NEW YORK-Asia Cellular Satellite System, Jakarta, Indonesia, announced the commercial debut Sept. 27 of its dual-mode satellite and GSM 900 voice, fax, Internet, paging and data communications.

The carrier said it is marketing the service under the brand name BYRU, a derivation of the Indonesian word for blue, because the color symbolizes the universe.

In the ACeS universe, a geosynchronous satellite, the Garuda-1, will permit communications in an area bounded by Japan and China in the north, Indonesia in the south, Pakistan and India in the west and the Philippines and Papua New Guinea in the east. The satellite’s antenna can direct traffic to the ground station that can handle it most efficiently.

The carrier said the BYRU service would begin immediately in eight countries, but it did not identify them in its announcement. The Philippines will be ready in October and Taiwan by January.
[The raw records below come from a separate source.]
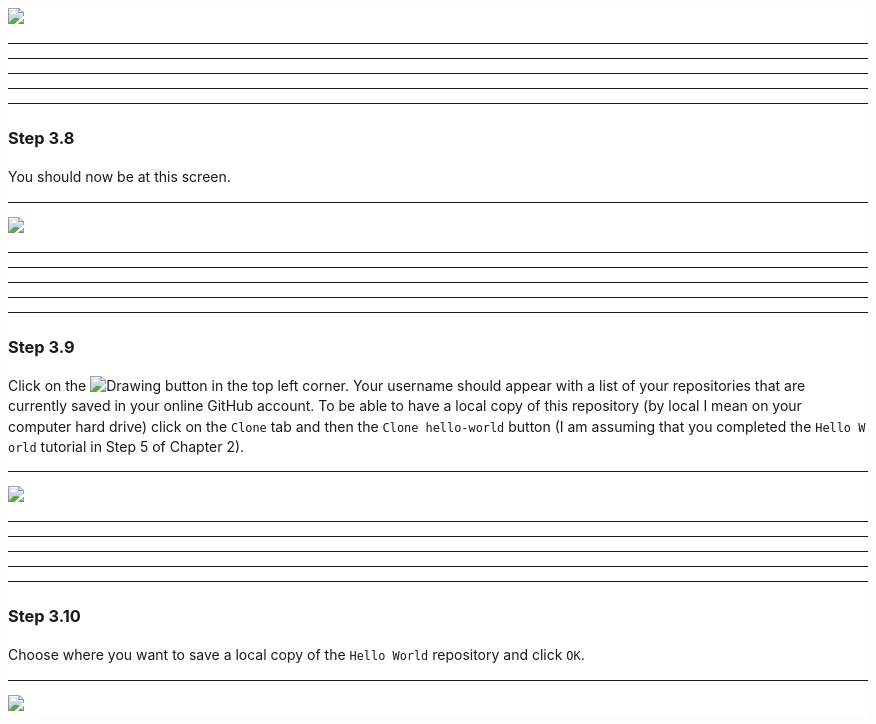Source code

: ![](https://s3-us-west-1.amazonaws.com/plotly-tutorials/plotly-documentation/images/git/desktop/desktop7.png)

*************
*************
*************
*************
*************


### Step 3.8

You should now be at this screen.

*************

![](https://s3-us-west-1.amazonaws.com/plotly-tutorials/plotly-documentation/images/git/desktop/desktop8.png)

*************
*************
*************
*************
*************


### Step 3.9

Click on the <img src="https://s3-us-west-1.amazonaws.com/plotly-tutorials/plotly-documentation/images/git/rcode/rcode0.png" alt="Drawing" style="width: 50px;"/> button in the top left corner. Your username should appear
with a list of your repositories that are currently saved in your online GitHub
account. To be able to have a local copy of this repository (by local I mean on
your computer hard drive) click on the `Clone` tab and then
the `Clone hello-world` button (I am assuming that you completed the `Hello World`
tutorial in Step 5 of Chapter 2).

*************

![](https://s3-us-west-1.amazonaws.com/plotly-tutorials/plotly-documentation/images/git/desktop/desktop9.png)

*************
*************
*************
*************
*************


### Step 3.10

Choose where you want to save a local copy of the `Hello World` repository and click `OK`.

*************

![](https://s3-us-west-1.amazonaws.com/plotly-tutorials/plotly-documentation/images/git/desktop/desktop10.png)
Negotiations are under way for service provision in other Asian countries, including China, the largest potential single market in the region.

As of Sept. 27, ACeS said it also had signed roaming agreements with GSM operators in 27 countries.

“The launch of ACeS provides the Asia-Pacific region with the reality of a single, fully integrated communications system in locations previously overlooked,” said Adi Rahman Adiwosco, chief executive officer both of Asia Cellular Satellite System and its largest stakeholder, Pasifik Satelit Nusantara.

Other principal stakeholders in the ACeS partnership are Lockheed Martin Global Telecommunications, the Philippine Long Distance Telephone Co. and Jasmine International of Thailand.

L.M. Ericsson is supplying the network operator with its dual-mode R-190 phone, which is small enough to fit inside a shirt pocket. The suggested retail price for each phone is $1,000.

Airtime charges will be between 35 cents and 75 cents a minute. Customers will have the option to buy the service on a prepaid and postpaid basis.